Cette campagne électorale qui n’a cessé de nous réserver des surprises, certains n’hésitent pas à la qualifier de « baroque ». Le qualificatif baroque a pris une signification qui n’a rien à voir, du moins à mon sens, avec l’art du même nom, dont je suis prêt à chanter les louanges. Si j’en crois le Littré, le baroque concerne ce qui est d’une « bizarrerie choquante ». Vous avez dit bizarre ? Oui, il est bizarre que la droite et la gauche soient menacées d’être évincées de la finale de la compétition. Ce serait une première, si cela arrivait réellement. Dans ce cas, est-il vrai que c’est un autre couple idéologique qui prendrait la place ? Au lieu de l’antithèse droite/gauche, nous aurions le binôme conservateur/progressiste. Mais ce dernier est-il si facilement définissable ?
Le conservatisme en France doit faire valoir ses lettres de créance, ce qui n’a pas lieu d’être chez nos amis anglo-saxons. Mais il est possible qu’il finisse par émerger, si l’on se fie au nombre de livres, d’ailleurs fort intéressants, qui se publient à son propos en cette saison. Quant au progressisme, il semblait appartenir au patrimoine de la gauche et même de l’extrême gauche. Mais il semble que dans son acception nouvelle, il veuille rompre avec son passé, pour réunir tous ceux qui, de sensibilités différentes, veulent inventer du tout nouveau.
Cette configuration politique inédite provoque bien des objections, et même des oppositions résolues.

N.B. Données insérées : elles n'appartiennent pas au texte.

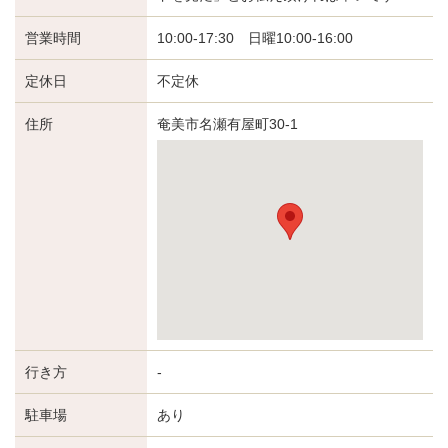
営業時間
10:00-17:30 日曜10:00-16:00
定休日
不定休
住所
奄美市名瀬有屋町30-1
行き方
-
駐車場
あり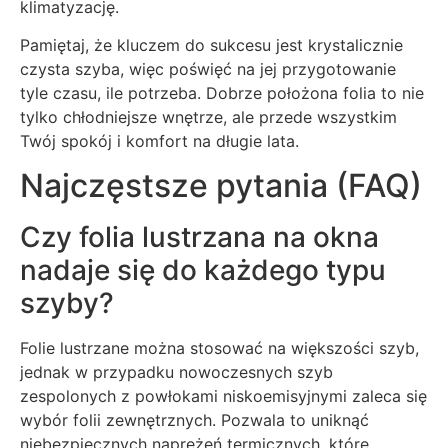
klimatyzację.
Pamiętaj, że kluczem do sukcesu jest krystalicznie
czysta szyba, więc poświęć na jej przygotowanie
tyle czasu, ile potrzeba. Dobrze położona folia to nie
tylko chłodniejsze wnętrze, ale przede wszystkim
Twój spokój i komfort na długie lata.
Najczęstsze pytania (FAQ)
Czy folia lustrzana na okna
nadaje się do każdego typu
szyby?
Folie lustrzane można stosować na większości szyb,
jednak w przypadku nowoczesnych szyb
zespolonych z powłokami niskoemisyjnymi zaleca się
wybór folii zewnętrznych. Pozwala to uniknąć
niebezpiecznych naprężeń termicznych, które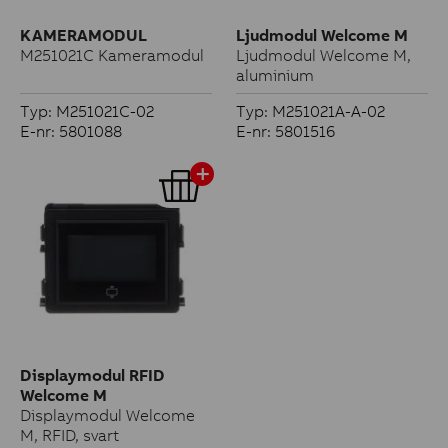
KAMERAMODUL
Ljudmodul Welcome M
M251021C Kameramodul
Ljudmodul Welcome M,
aluminium
Typ: M251021C-02
Typ: M251021A-A-02
E-nr: 5801088
E-nr: 5801516
Displaymodul RFID
Welcome M
Displaymodul Welcome
M, RFID, svart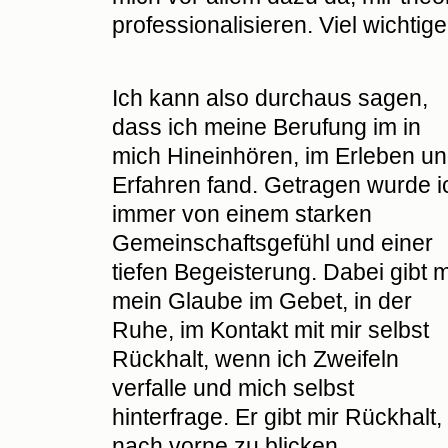
professionalisieren. Viel wicht
Ich kann also durchaus sagen,
dass ich meine Berufung im in
mich Hineinhören, im Erleben u
Erfahren fand. Getragen wurde i
immer von einem starken
Gemeinschaftsgefühl und einer
tiefen Begeisterung. Dabei gibt m
mein Glaube im Gebet, in der
Ruhe, im Kontakt mit mir selbst
Rückhalt, wenn ich Zweifeln
verfalle und mich selbst
hinterfrage. Er gibt mir Rückhalt,
nach vorne zu blicken,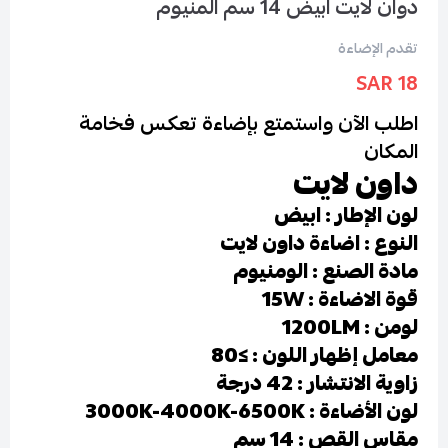
دوان لايت ابيض 14 سم المنيوم
تقدم الإضاءة
18 SAR
اطلب الآن واستمتع بإضاءة تعكس فخامة
المكان
داون لايت
لون الإطار : ابيض
النوع : اضاءة داون لايت
مادة الصنع : الومنيوم
قوة الاضاءة : 15W
لومن : 1200LM
معامل إظهار اللون : ≥80
زاوية الانتشار : 42 درجة
لون الأضاءة : 3000K-4000K-6500K
مقاس القص : 14 سم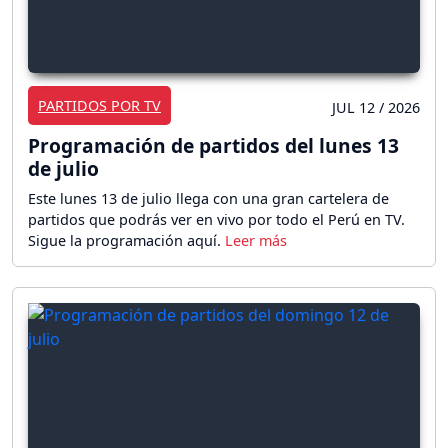
PARTIDOS POR TV
JUL 12 / 2026
Programación de partidos del lunes 13
de julio
Este lunes 13 de julio llega con una gran cartelera de
partidos que podrás ver en vivo por todo el Perú en TV.
Sigue la programación aquí.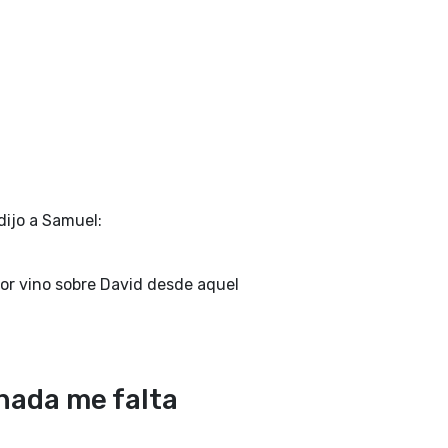
dijo a Samuel:
ñor vino sobre David desde aquel
 nada me falta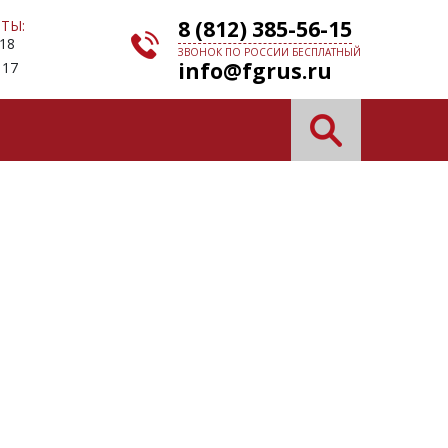
8 (812) 385-56-15
ТЫ:
 18
ЗВОНОК ПО РОССИИ БЕСПЛАТНЫЙ
info@fgrus.ru
 17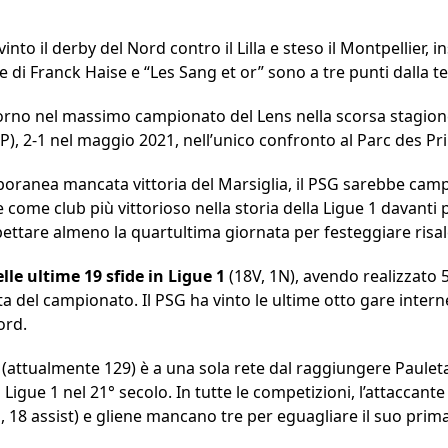
vinto il derby del Nord contro il Lilla e steso il Montpellier, 
ne di Franck Haise e “Les Sang et or” sono a tre punti dalla t
itorno nel massimo campionato del Lens nella scorsa stagione
 1P), 2-1 nel maggio 2021, nell’unico confronto al Parc des Pr
ranea mancata vittoria del Marsiglia, il PSG sarebbe campi
e come club più vittorioso nella storia della Ligue 1 davanti 
ettare almeno la quartultima giornata per festeggiare risale
le ultime 19 sfide in Ligue 1
(18V, 1N), avendo realizzato 5
erta del campionato. Il PSG ha vinto le ultime otto gare int
ord.
(attualmente 129) è a una sola rete dal raggiungere Pauleta 
igue 1 nel 21° secolo. In tutte le competizioni, l’attaccant
i, 18 assist) e gliene mancano tre per eguagliare il suo prim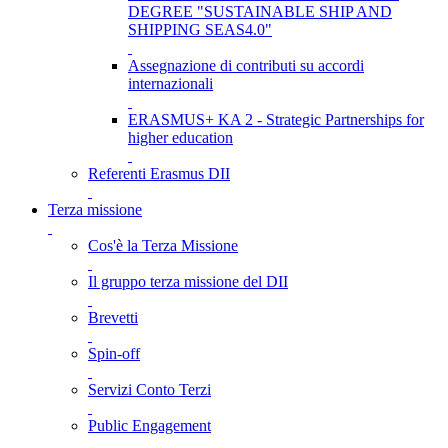
DEGREE "SUSTAINABLE SHIP AND
SHIPPING SEAS4.0"
Assegnazione di contributi su accordi
internazionali
ERASMUS+ KA 2 - Strategic Partnerships for
higher education
Referenti Erasmus DII
Terza missione
Cos'è la Terza Missione
Il gruppo terza missione del DII
Brevetti
Spin-off
Servizi Conto Terzi
Public Engagement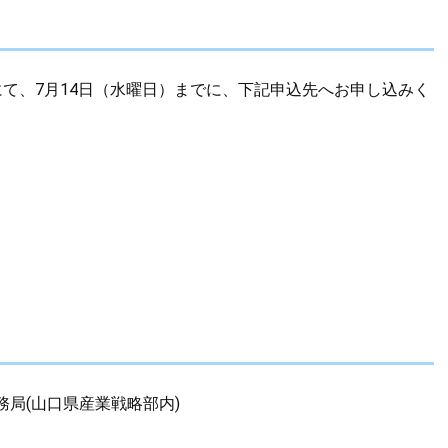
にて、7月14日（水曜日）までに、下記申込先へお申し込みく
局(山口県産業戦略部内)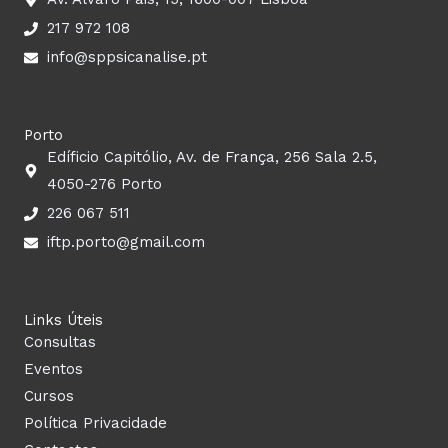
o
r
e
i
k
a
n
217 972 108
m
info@sppsicanalise.pt
Porto
Edíficio Capitólio, Av. de França, 256 Sala 2.5,
4050-276 Porto
226 067 511
iftp.porto@gmail.com
Links Úteis
Consultas
Eventos
Cursos
Política Privacidade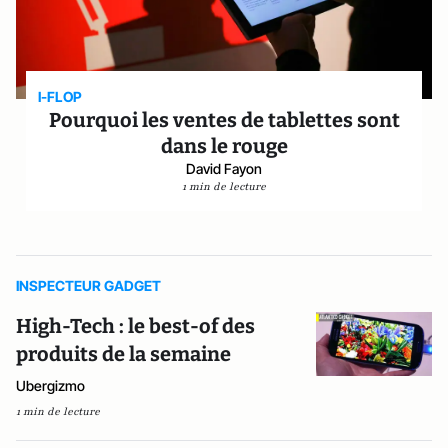
I-FLOP
Pourquoi les ventes de tablettes sont
dans le rouge
David Fayon
1 min de lecture
INSPECTEUR GADGET
High-Tech : le best-of des
produits de la semaine
Ubergizmo
1 min de lecture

Ainsi, Bérénice Levet, dans un essai fort bien enlevé1, reproche aux néo-progressistes de « planter le drapeau de la victoire partout où l’héritage s’étiole ». Ce contre quoi elle se révolte, en reprenant le mot cruel de Jean-Pierre Le Goff sur cette mentalité qui « combine la rage des sans-culottes et le sourire du Dalaï Lama ». Non, dit-elle « jamais la situation nationale et internationale n’a aussi impérieusement réclamé de retrouver un équilibre entre le besoin de continuité, de stabilité, de préservation et l’aspiration au nouveau qui traverse tout être humain ». Certes, mais le combat politique accuse les antithèses et favorise difficilement la synthèse.